David Boreham wrote:
Howard Chu wrote:
What's also interesting is that for Hoard, Umem, and Tcmalloc, the multi-threaded query times are consistently about 2x slower than the single-threaded case. The 2x slowdown makes sense since it's only a dual-core CPU and it's doing 4x as much work. This kinda says that the cost of malloc is overshadowed by the overhead of thread scheduling.
Is it possible that the block stride in the addresses returned by malloc() is affecting cache performance in the glibc case ? If they are too close I think it is possible to thrash cache lines between cores.

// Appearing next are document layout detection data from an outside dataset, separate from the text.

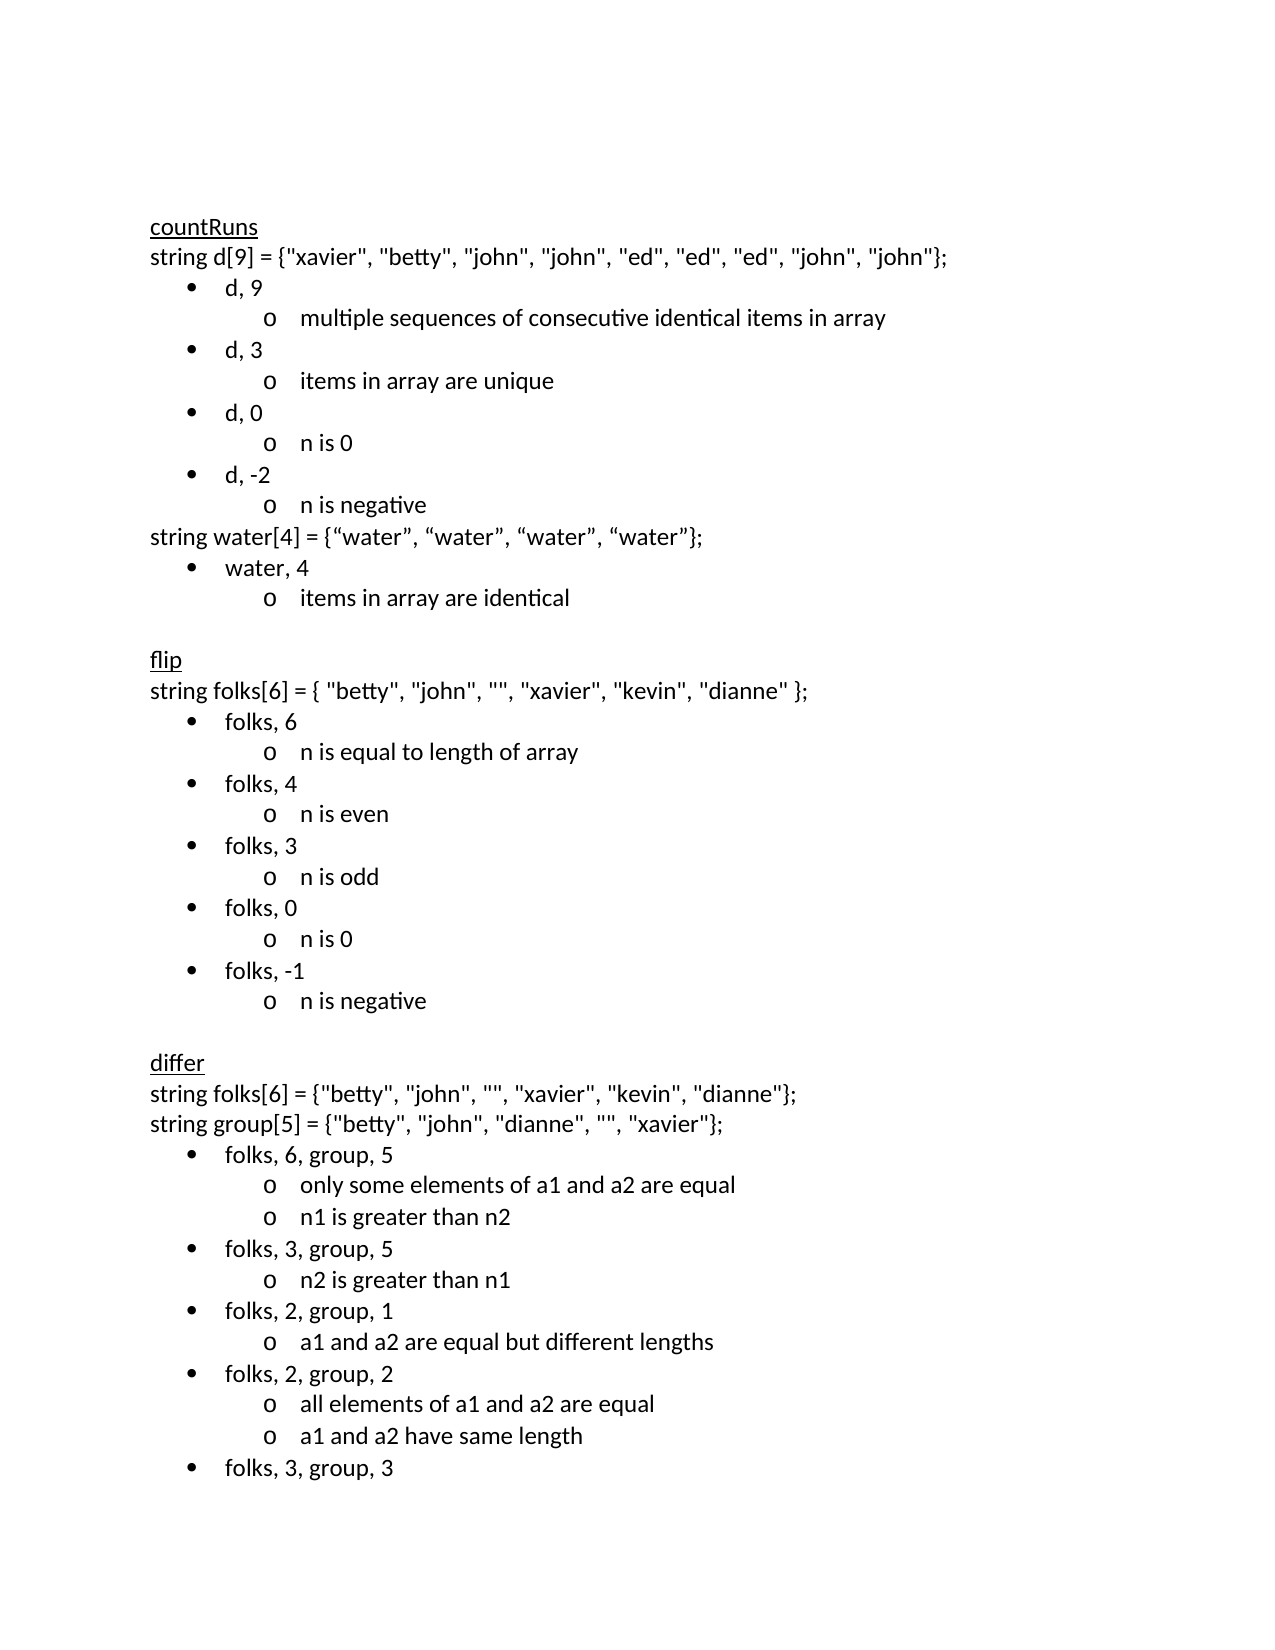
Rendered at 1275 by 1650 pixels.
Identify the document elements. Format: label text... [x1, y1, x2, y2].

list water, 4 [187, 552, 1125, 582]
list n2 is greater than n1 [262, 1264, 1125, 1296]
list folks, -1 [187, 955, 1125, 985]
list n is equal to length of array [262, 736, 1125, 768]
list items in array are unique [262, 365, 1125, 397]
list n is negative [262, 489, 1125, 521]
list a1 and a2 have same length [262, 1420, 1125, 1452]
text differ [150, 1048, 1125, 1078]
list d, 9 [187, 272, 1125, 303]
list folks, 4 [187, 768, 1125, 798]
list n is 0 [262, 923, 1125, 955]
list folks, 3 [187, 830, 1125, 861]
list folks, 0 [187, 892, 1125, 923]
list all elements of a1 and a2 are equal [262, 1388, 1125, 1420]
list folks, 6, group, 5 [187, 1139, 1125, 1170]
list n is even [262, 798, 1125, 830]
list folks, 2, group, 2 [187, 1358, 1125, 1388]
text flip [150, 644, 1125, 675]
list n is negative [262, 985, 1125, 1017]
list folks, 3, group, 3 [187, 1452, 1125, 1482]
list folks, 3, group, 5 [187, 1233, 1125, 1264]
list n is odd [262, 861, 1125, 892]
list n1 is greater than n2 [262, 1201, 1125, 1233]
list d, 3 [187, 334, 1125, 365]
list a1 and a2 are equal but different lengths [262, 1326, 1125, 1358]
list only some elements of a1 and a2 are equal [262, 1170, 1125, 1201]
text string folks[6] = { "betty", "john", "", "xavier", "kevin", "dianne" }; [150, 675, 1125, 706]
list d, -2 [187, 459, 1125, 489]
list d, 0 [187, 397, 1125, 427]
list folks, 2, group, 1 [187, 1296, 1125, 1326]
list n is 0 [262, 427, 1125, 459]
list multiple sequences of consecutive identical items in array [262, 303, 1125, 334]
text string water[4] = {“water”, “water”, “water”, “water”}; [150, 521, 1125, 552]
text string group[5] = {"betty", "john", "dianne", "", "xavier"}; [150, 1109, 1125, 1139]
list folks, 6 [187, 706, 1125, 736]
list items in array are identical [262, 582, 1125, 614]
text string folks[6] = {"betty", "john", "", "xavier", "kevin", "dianne"}; [150, 1078, 1125, 1109]
text string d[9] = {"xavier", "betty", "john", "john", "ed", "ed", "ed", "john", "john"}; [150, 242, 1125, 272]
text countRuns [150, 211, 1125, 242]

I've been tinkering with oprofile and some of the performance counters etc... I see that with the current entry_free() that returns an entry to the head of the free list, the same structs get re-used over and over. This is cache-friendly on a single-core machine but causes cache contention on a multi-core machine (because a just-freed entry tends to get reused in a different thread). Putting freed entries at the tail of the list avoids the contention in this case, but it sort of makes things equally bad for all the cores. (I.e., everyone has to go out to main memory for the structures, nobody gets any benefit from the cache.) For the moment I'm going to leave it with entry_free() returning entries to the head of the list.
Our current Entry structure is 80 bytes on a 64-bit machine. (Only 32 bytes on a 32 bit machine.) That's definitely not doing us any favors; I may try padding it up to 128 bytes to see how that affects things. Unfortunately while it may be more CPU cache-friendly, it will definitely cost us as far as how many entries we can keep cached in RAM. Another possibility would be to interleave the prealloc list. (E.g., 5 stripes of stride 8 would keep everything on 128 byte boundaries.)